NEW DELHI :
The government signed a share purchase agreement with Tata Steel Long Products for selling debt-ridden Neelachal Ispat Nigam Ltd (NINL) for ₹12,100 crore. The plant located in Odisha will be handed over to the Tata Group company in the next and final step of the strategic disinvestment process.
“SPA signed today by JV partners of NINL with Tata Steel Long Products.
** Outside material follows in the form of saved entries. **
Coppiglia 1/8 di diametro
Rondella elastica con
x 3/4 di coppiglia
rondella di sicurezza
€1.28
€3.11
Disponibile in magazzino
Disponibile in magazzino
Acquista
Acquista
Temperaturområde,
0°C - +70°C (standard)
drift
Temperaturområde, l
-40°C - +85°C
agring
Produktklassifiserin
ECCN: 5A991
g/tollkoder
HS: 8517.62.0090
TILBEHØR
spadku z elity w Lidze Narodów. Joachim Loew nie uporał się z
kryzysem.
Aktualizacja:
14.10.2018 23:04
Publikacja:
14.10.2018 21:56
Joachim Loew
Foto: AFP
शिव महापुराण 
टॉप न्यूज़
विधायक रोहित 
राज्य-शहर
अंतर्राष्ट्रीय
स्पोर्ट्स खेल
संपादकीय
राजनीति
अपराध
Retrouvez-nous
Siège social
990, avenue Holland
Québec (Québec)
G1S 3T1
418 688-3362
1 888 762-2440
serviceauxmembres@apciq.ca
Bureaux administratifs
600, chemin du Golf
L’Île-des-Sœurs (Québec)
The disinvestment transaction now moves to the closing stage,” Tuhin Kanta Pandey, secretary of department of investment and public asset management (DIPAM) said in a statement.
The government had approved Tata Steel Long Products Ltd as the strategic buyer for NINL with the highest bid of ₹12,100 crore, in January this year.
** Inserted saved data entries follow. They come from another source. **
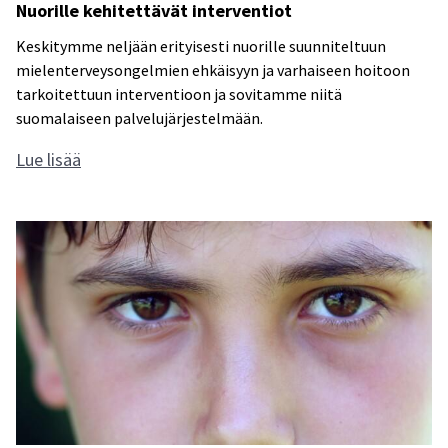
n
Nuorille kehitettävät interventiot
r
u
a
t
i
u
n
Keskitymme neljään erityisesti nuorille suunniteltuun
a
n
s
mielenterveysongelmien ehkäisyyn ja varhaiseen hoitoon
t
v
o
tarkoitettuun interventioon ja sovitamme niitä
i
a
suomalaiseen palvelujärjestelmään.
s
a
t
a
N
Lue lisää
k
u
o
o
k
r
e
i
e
l
v
l
o
e
i
k
m
e
a
h
v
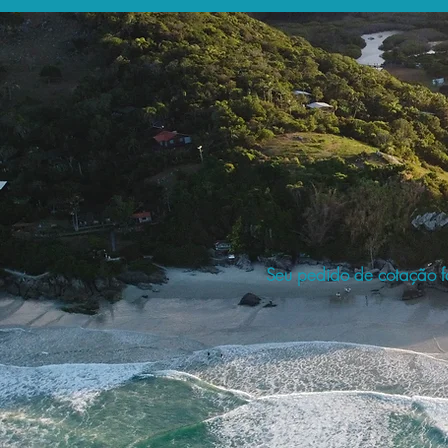
Seu pedido de cotação fo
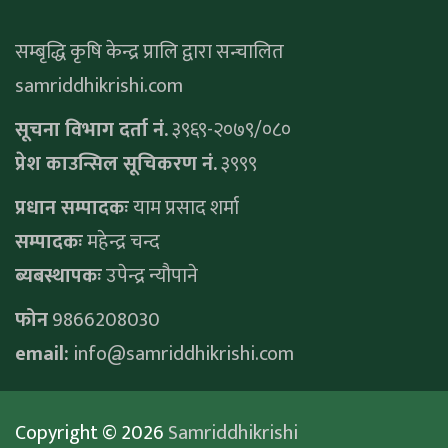
सम्बृद्धि कृषि केन्द्र प्रालि द्वारा सन्चालित
samriddhikrishi.com
सूचना विभाग दर्ता नं.
३९६९-२०७९/०८०
प्रेश काउन्सिल सूचिकरण नं.
३९९९
प्रधान सम्पादकः
याम प्रसाद शर्मा
सम्पादकः
महेन्द्र चन्द
ब्यबस्थापकः
उपेन्द्र न्यौपाने
फोन
9866208030
email:
info@samriddhikrishi.com
Copyright © 2026
Samriddhikrishi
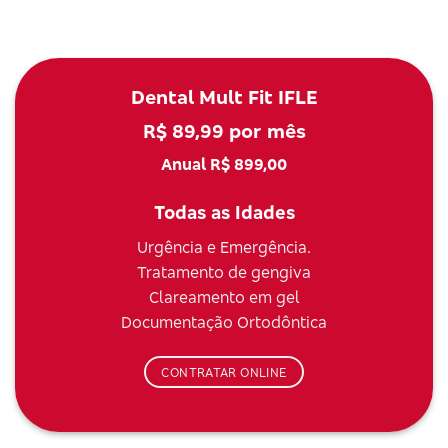
Dental Mult Fit IFLE
R$ 89,99 por mês
Anual R$ 899,00
Todas as Idades
Urgência e Emergência.
Tratamento de gengiva
Clareamento em gel
Documentação Ortodôntica
CONTRATAR ONLINE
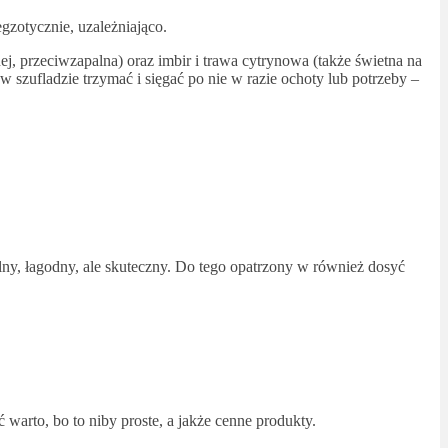
gzotycznie, uzależniająco.
j, przeciwzapalna) oraz imbir i trawa cytrynowa (także świetna na
 szufladzie trzymać i sięgać po nie w razie ochoty lub potrzeby –
ralny, łagodny, ale skuteczny. Do tego opatrzony w również dosyć
warto, bo to niby proste, a jakże cenne produkty.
The financial bids from qualified bidders including consortium of Jindal Steel & Power Limited and Nalwa Steel and Power Ltd, JSW Steel Limited and Tata Steel Long Products Limited (TSLP) were considered before arriving at the winning bidder.
The government had issued a Letter of Intent (LoI) to TSLP inviting them to sign the SPA, on payment of 10% of the bid amount into an escrow account.
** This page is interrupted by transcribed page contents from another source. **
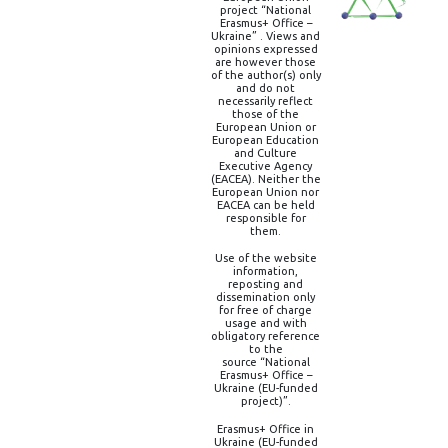
project “National
Erasmus+ Office –
Ukraine” . Views and
opinions expressed
are however those
of the author(s) only
and do not
necessarily reflect
those of the
European Union or
European Education
and Culture
Executive Agency
(EACEA). Neither the
European Union nor
EACEA can be held
responsible for
them.
Use of the website
information,
reposting and
dissemination only
for free of charge
usage and with
obligatory reference
to the
source “National
Erasmus+ Office –
Ukraine (EU-funded
project)”.
Erasmus+ Office in
Ukraine (EU-funded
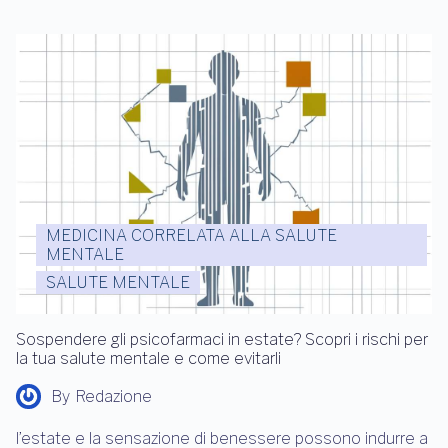
MEDICINA CORRELATA ALLA SALUTE
MENTALE
SALUTE MENTALE
Sospendere gli psicofarmaci in estate? Scopri i rischi per
la tua salute mentale e come evitarli
By
Redazione
l’estate e la sensazione di benessere possono indurre a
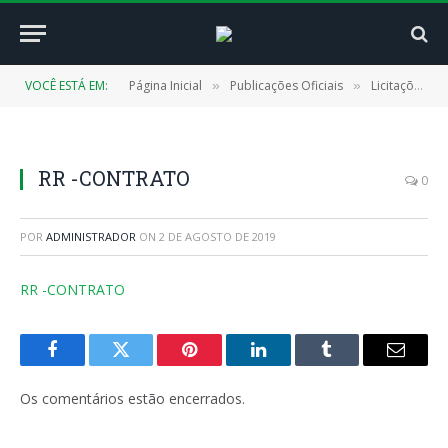
VOCÊ ESTÁ EM:
Página Inicial
Publicações Oficiais
Licitações
»
»
»
RR -CONTRATO
0
POR
ADMINISTRADOR
ON
2 DE AGOSTO DE 2019
RR -CONTRATO
Facebook
Twitter
Pinterest
LinkedIn
Tumblr
E-
mail
Os comentários estão encerrados.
On the closure date, shares will be transferred to TSLP and the balance amount will be received to be utilized in the manner prescribed in the ‘waterfall agreement’ by selling shareholders.
Part-sale proceeds would be infused in the company to the extent of the liabilities which will be set-off and the balance amount in the escrow account will selling shareholders proportional to their shareholding, the finance ministry had said.
Neelachal Ispat Nigam Ltd is a joint venture of four CPSEs – MMTC, NMDC, BHEL, MECON and two state PSEs – OMC and IPICOL – which has an integrated steel plant with a capacity of 1.1 MT, at Kalinganagar, Odisha.
The company has been running in huge losses and plant is closed since March 2020, having debt and liabilities exceeding ₹6,600 crores as on March 2021, including huge overdues of promoters at ₹4,116 crore, banks at ₹1,741 crore, other creditors and employees.
The company has negative net worth of ₹3,487 crore and accumulated losses of ₹4,228 crore as of March 2021.
The ministry had said that this is the first instance of privatization of a public sector steel manufacturing enterprise in India, terming the success of the transaction as a win-win situation for all.
“The biggest advantage of privatization will be to the local economy of the region as the strategic buyer will be able to revive a closed plant, bring in modern technology, best managerial practices and make infusion of fresh capital, which will help in augmenting the capacity of the plant,” the ministry had said.
It was decided to keep the employees’ dues as the top most ranking liability in the Waterfall Agreement to be satisfied first before any other liability.
The transaction is on “going concern” basis and the employees of NINL will continue to be the employees of the company in terms of the Share Purchase Agreement (SPA), which binds the buyer to have a lock-in period of one year. The strategic buyer will also be bound to follow the terms of VRS applicable to CPSEs whenever such a decision is taken.
Post-sale consideration will go towards settling of the liabilities of the company, in the order provided in Waterfall Agreement.
The alternate mechanism approved the highest bid from Tata Steel Long Products Limited for 93.71% of shares of joint venture partners of four central public sector enterprises (PSEs) and two Odisha government state PSEs at the bid enterprise value.
The government does not hold any equity in the company but on the request of the Boards of selling shareholder PSEs and on concurrence by the state government, the CCEA ‘in-principle’ approved strategic disinvestment of NINL in January 2020.